Ex-diretora do Prodasen está sendo investigada

Além dos problemas que vem enfrentando desde a violação do painel do Senado, a ex-diretora do Prodasen, Regina Borges, e outros ex-diretores do órgão estão sendo investigados por terem contratado, sem licitação, vários equipamentos para a instalação da sala-cofre no Interlegis - o sistema integrado de informática entre Legislativos da União, Estados e municípios. As suspeitas de irregularidades na aquisição desses equipamentos foram levantadas pela comissão de sindicância que apurou o suposto tráfico de influência de Rubens Gallerani, assessor do então senador Antônio Carlos Magalhães (PFL-BA).

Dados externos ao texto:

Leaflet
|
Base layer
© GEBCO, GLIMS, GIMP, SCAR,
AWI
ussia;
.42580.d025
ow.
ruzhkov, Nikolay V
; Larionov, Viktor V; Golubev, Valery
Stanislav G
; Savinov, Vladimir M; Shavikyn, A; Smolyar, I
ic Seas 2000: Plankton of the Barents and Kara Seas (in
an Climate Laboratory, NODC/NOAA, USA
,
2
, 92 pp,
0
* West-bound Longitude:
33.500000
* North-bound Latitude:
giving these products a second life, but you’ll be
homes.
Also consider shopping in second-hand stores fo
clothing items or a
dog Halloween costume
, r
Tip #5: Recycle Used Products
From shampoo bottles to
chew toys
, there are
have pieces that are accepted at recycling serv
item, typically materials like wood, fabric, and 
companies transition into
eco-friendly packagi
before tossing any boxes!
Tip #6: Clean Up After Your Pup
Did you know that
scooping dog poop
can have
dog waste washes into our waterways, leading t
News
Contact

As irregularidades teriam sido cometidas em concorrências no Prodasen, beneficiando empresas paulistas no fornecimento de material de informática.Segundo o primeiro secretário do Senado, senador Carlos Wilson (PPS-PE), até agora a única conclusão é a de que nada foi encontrado que pudesse incriminar Gallerani. Como ele não era funcionário do Senado, não autorizou compras. "Da mesma forma, a comissão teve dificuldade em provar o suposto tráfico de influência", afirmou o senador.No entanto, a comissão de sindicância decidiu pedir à Secretaria de Controle Interno o aprofundamento das investigações para apurar a participação dos responsáveis pelo setor de compras e de diretores do Prodasen. O argumento para a compra dos equipamentos sem licitação foi o da inexistência de similares no mercado. "Mas parece que existiam similares à venda", afirmou o senador Carlos Wilson.As suspeitas na compra de equipamentos pelo Prodasen também são resultado dos inquéritos abertos em decorrência da disputa entre os senadores Antônio Carlos Magalhães e Jáder Barbalho (PMDB-PA). Foi um desses inquéritos, aliás, que apurou a responsabilidade de senadores na violação do painel eletrônico de votação e resultou na renúncia de ACM e do ex-senador José Roberto Arruda.